What you need to do ▸
Exclude the pictures, then restate every entry below exactly.

-- Record excerpts follows --

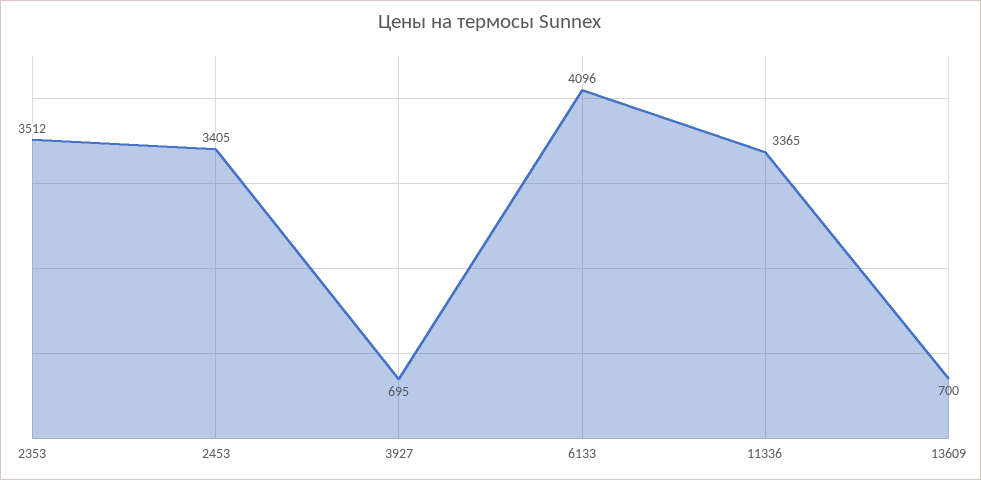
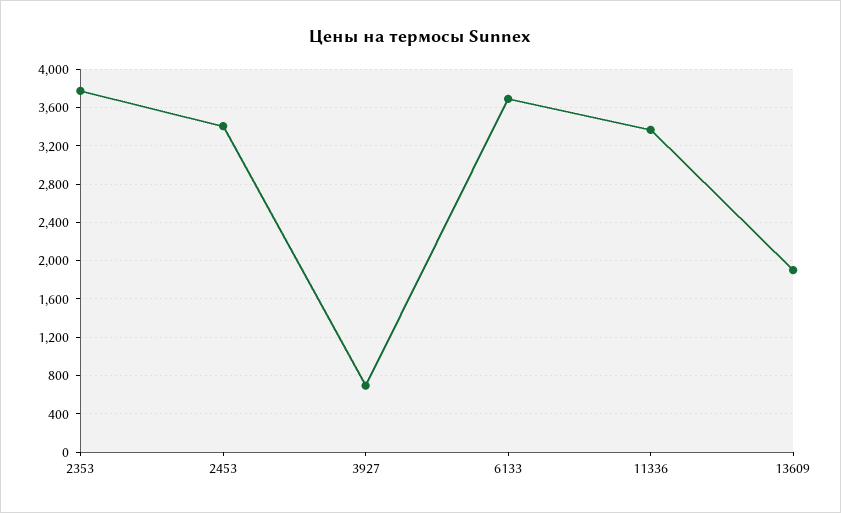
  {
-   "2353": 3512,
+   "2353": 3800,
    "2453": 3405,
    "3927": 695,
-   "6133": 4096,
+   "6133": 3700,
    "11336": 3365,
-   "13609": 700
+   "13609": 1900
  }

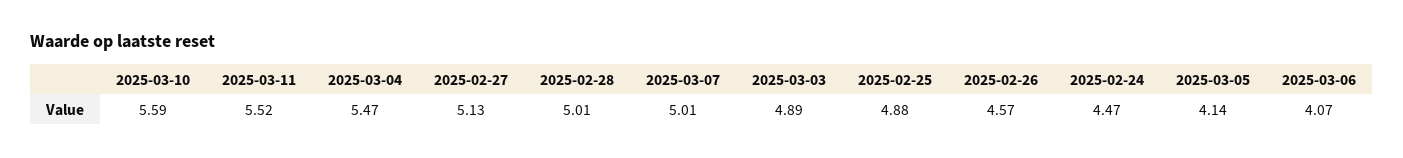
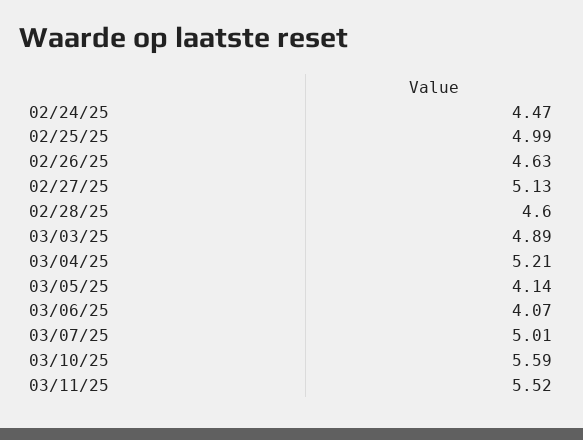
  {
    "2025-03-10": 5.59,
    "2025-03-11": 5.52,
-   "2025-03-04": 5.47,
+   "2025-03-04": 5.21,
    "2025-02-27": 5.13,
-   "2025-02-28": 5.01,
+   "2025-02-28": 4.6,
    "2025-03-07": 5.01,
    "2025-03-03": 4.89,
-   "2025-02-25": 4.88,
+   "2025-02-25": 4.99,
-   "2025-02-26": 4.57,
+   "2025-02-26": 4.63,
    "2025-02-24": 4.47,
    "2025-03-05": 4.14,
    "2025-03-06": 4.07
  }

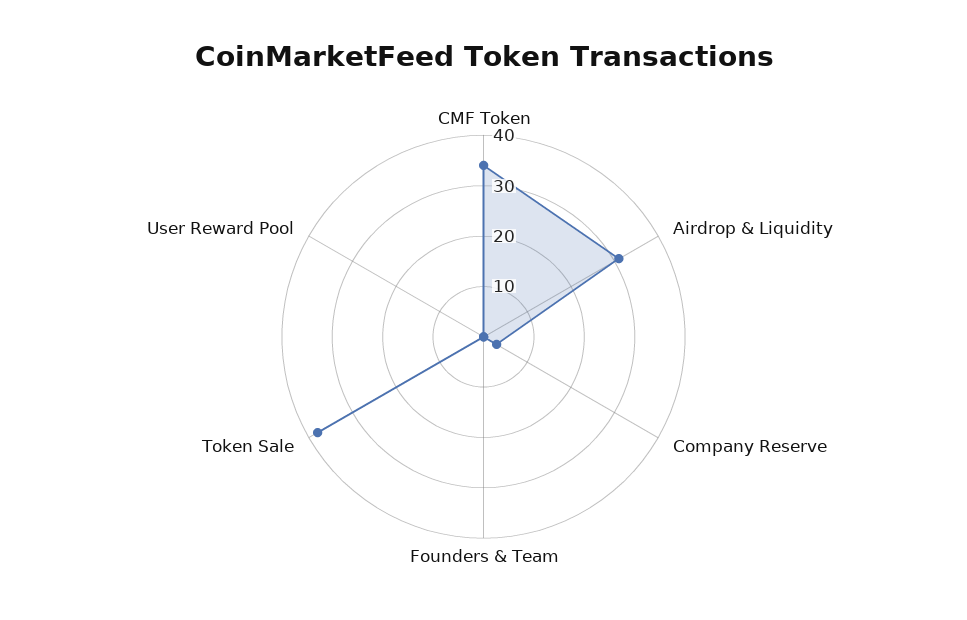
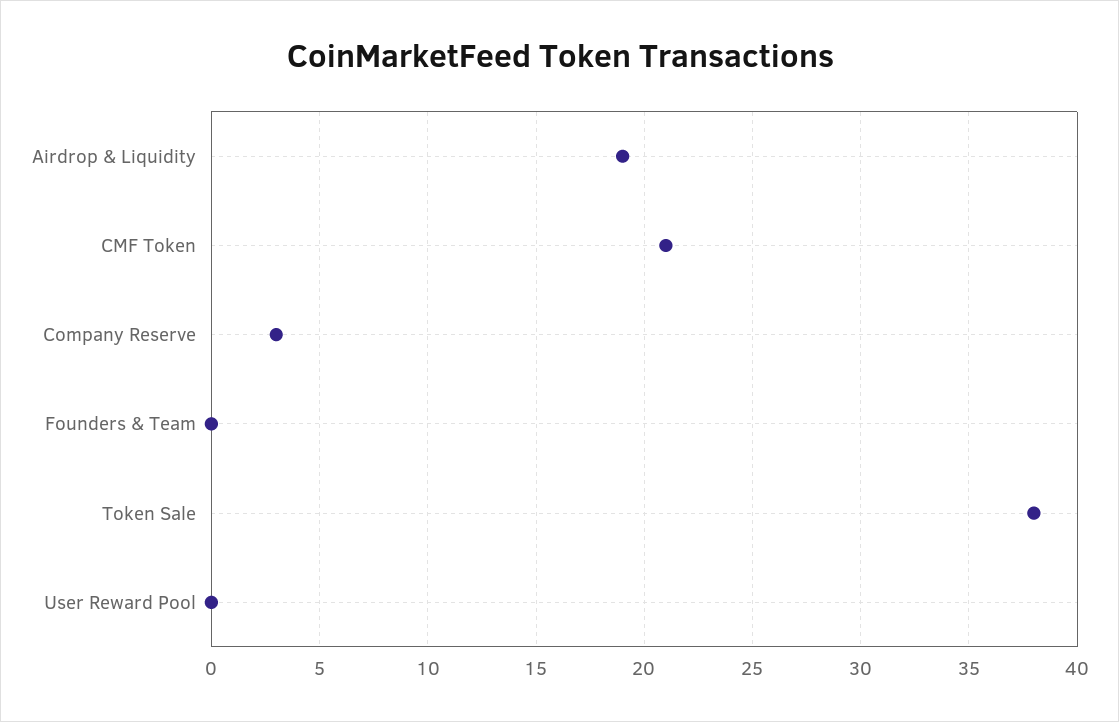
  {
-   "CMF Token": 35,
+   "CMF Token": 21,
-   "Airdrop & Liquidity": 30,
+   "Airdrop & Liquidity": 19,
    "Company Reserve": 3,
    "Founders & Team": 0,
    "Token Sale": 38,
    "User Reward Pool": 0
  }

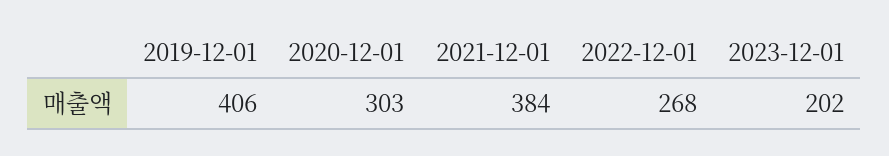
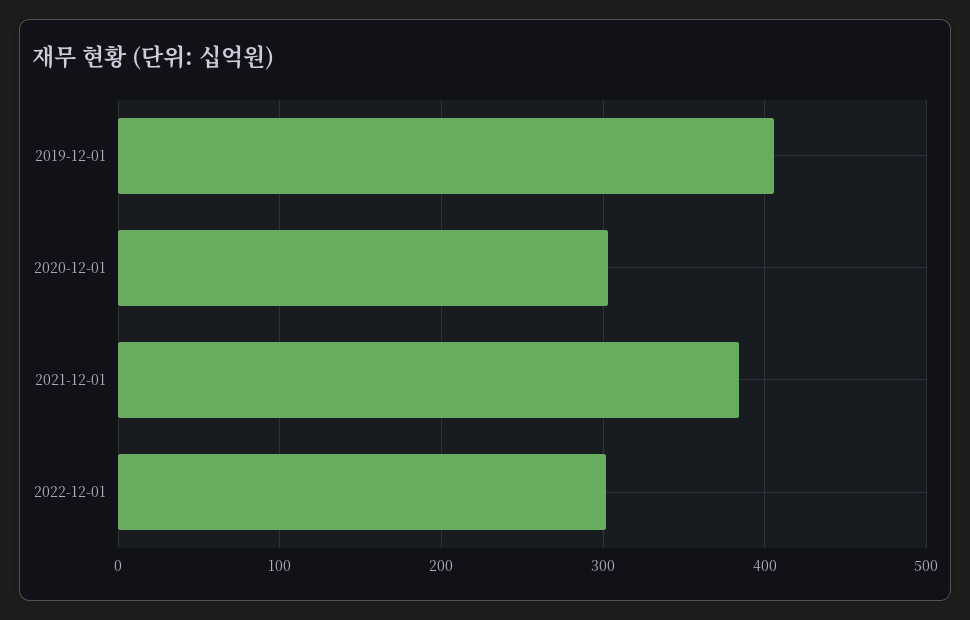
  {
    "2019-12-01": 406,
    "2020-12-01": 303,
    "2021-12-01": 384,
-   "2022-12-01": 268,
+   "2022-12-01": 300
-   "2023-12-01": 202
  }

-- Record excerpts concluded --

Answer box ▸
  {
-   "2353": 3512,
+   "2353": 3800,
    "2453": 3405,
    "3927": 695,
-   "6133": 4096,
+   "6133": 3700,
    "11336": 3365,
-   "13609": 700
+   "13609": 1900
  }

  {
    "2025-03-10": 5.59,
    "2025-03-11": 5.52,
-   "2025-03-04": 5.47,
+   "2025-03-04": 5.21,
    "2025-02-27": 5.13,
-   "2025-02-28": 5.01,
+   "2025-02-28": 4.6,
    "2025-03-07": 5.01,
    "2025-03-03": 4.89,
-   "2025-02-25": 4.88,
+   "2025-02-25": 4.99,
-   "2025-02-26": 4.57,
+   "2025-02-26": 4.63,
    "2025-02-24": 4.47,
    "2025-03-05": 4.14,
    "2025-03-06": 4.07
  }

  {
-   "CMF Token": 35,
+   "CMF Token": 21,
-   "Airdrop & Liquidity": 30,
+   "Airdrop & Liquidity": 19,
    "Company Reserve": 3,
    "Founders & Team": 0,
    "Token Sale": 38,
    "User Reward Pool": 0
  }

  {
    "2019-12-01": 406,
    "2020-12-01": 303,
    "2021-12-01": 384,
-   "2022-12-01": 268,
+   "2022-12-01": 300
-   "2023-12-01": 202
  }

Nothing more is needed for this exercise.